Housing

Working families can’t afford private rents in two-thirds of the country

New Shelter report lifts lid on how low-wage families are forced to turn to housing benefit as their pay packet doesn’t stretch far enough

Working families in two-thirds of the country are forced to turn to housing benefits to cover private rents thanks to England‘s ‘rent trap’.

New figures from housing charity Shelter reveal that there are 218 council areas where families with low income would be forced to spend nearly a third of their salary on rent with 112 areas forking out more than 40 per cent.

Spending such a high proportion of earnings on rent is slashing the amount of cash available to cover living costs, childcare or utility bills and leaving families on the knife-edge.

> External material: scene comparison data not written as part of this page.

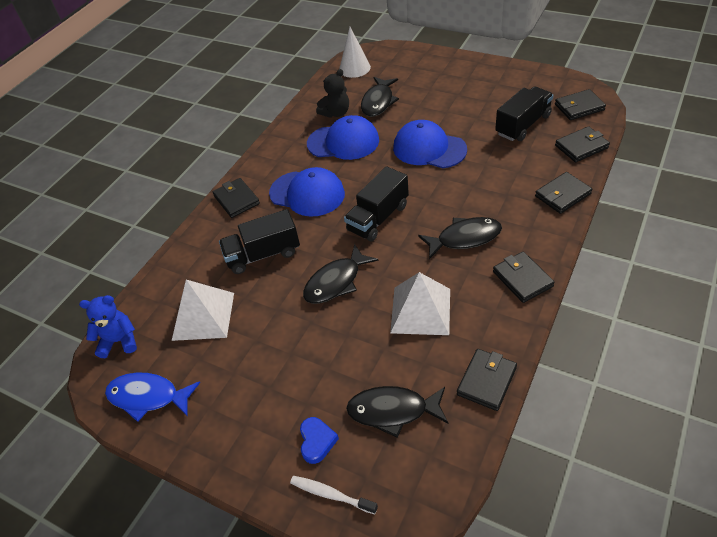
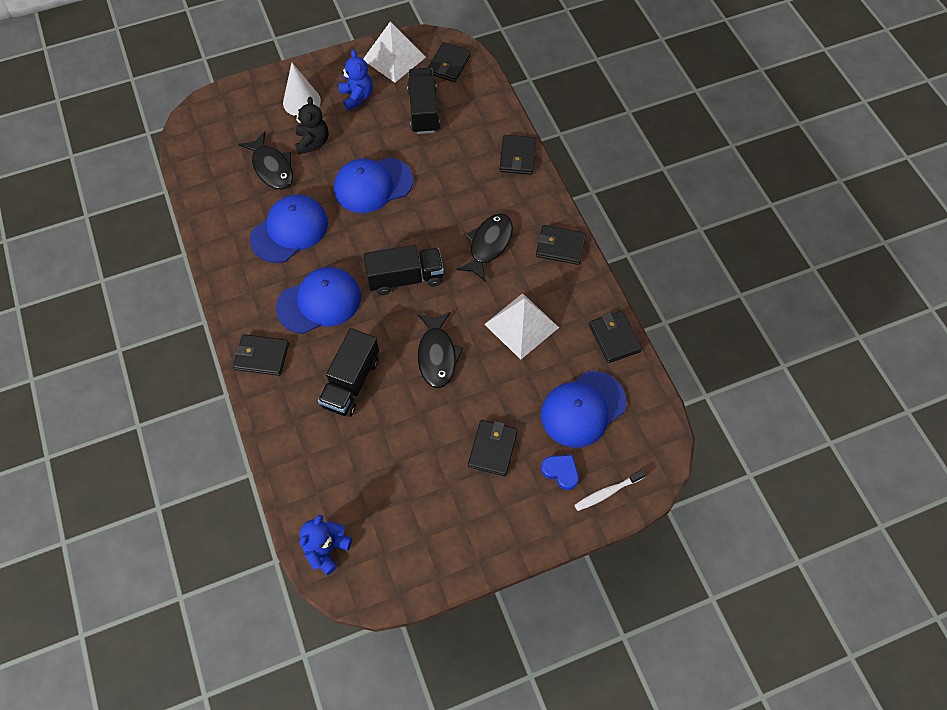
camera: 55 degrees left, 15 degrees up
blue fish [105,373,200,422] -> none
white pyramid [172,280,234,341] -> white pyramid moved to [363,22,426,83]
black teddy bear [316,69,349,118] -> black teddy bear moved to [294,97,328,155]
white cone [339,27,371,78] -> white cone moved to [283,63,321,116]
black truck [344,166,409,242] -> black truck turned 90 degrees counterclockwise [364,245,444,295]
black fish [346,386,449,438] -> blue cap [541,371,626,447]
black wallet [555,126,610,162] -> black wallet moved to [468,420,518,476]
none -> blue teddy bear [339,50,373,111]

Shelter analysed average private rents for two-bedroom homes in every local area in England to assess how affordable they would be for low-income families with one adult working full-time and another part-time.

Renting privately left me paralysed with fear – I couldn’t see a future without benefits and was constantly worried that my landlord would put my rent up

Of the around 1.5 million working families living in privately rented homes in England, they would be least likely to be able to afford rents in Kensington and Chelsea – the area where the Grenfell disaster happened in 2017 – which is a low affordability hotspot.

In the London borough the average rent is 127 per cent of the average low-earning family’s pay while Westminster and Camden follow at 111 per cent and 92 per cent respectively.

Outside the English capital’s notoriously sky-high housing prices, affluent university towns Cambridge and Oxford fare poorly at 61 per cent and 57 per cent as well.

Families with a sole full-time bread-winner would be forced to spend more than 30 per cent of their pay on rent in 320 areas – 98 per cent of the country – and in 228 areas that rises to more than 40 per cent.

Shelter have been leading the calls for more social housing for some time and they argue that only a significant boost to the number of social rent homes available would stop families from requiring to rely on housing benefits to stave off homelessness.

That was the antidote for university dance teacher Lauren, 48, who was struggling financially while living with her teenage daughter near Brighton until securing a social home.

She said: “Renting privately left me paralysed with fear – I couldn’t see a future without benefits and was constantly worried that my landlord would put my rent up.”

The charity found that social rents were affordable to low-wage families in 100 per cent of the country with Hertsmere – at 26 per cent of annual income – paying the top proportion of rent for those with one full-time and one part-time worker.

Shelter says that the next Prime Minister should make hitting the target of 3.1 million social homes over 20 years – as recommended by their Social Housing Commission in January – a priority to slash the £8bn housing benefit bill paid out in 2017/18.

Polly Neate, chief executive of Shelter, said: “Families in lower-paid jobs are having their bank balances bled dry by expensive private rents across huge swathes of the country.

“The steep decline in social housing has left a growing number of families caught in a debilitating ‘rent-trap’. It’s disgraceful that despite working every hour they can, many parents are now forced to rely on housing benefit to keep a roof over their children’s heads.

“It makes no sense to continue haemorrhaging billions of pounds in housing benefit to private landlords, when the government could support families by investing in a sustainable, long-term solution to the housing emergency instead.”

The government has committed to building 300,000 homes a year by the mid-2020s but, so far, has only managed to deliver 222,000 while social rent builds remain low, with only 27,200 built last year.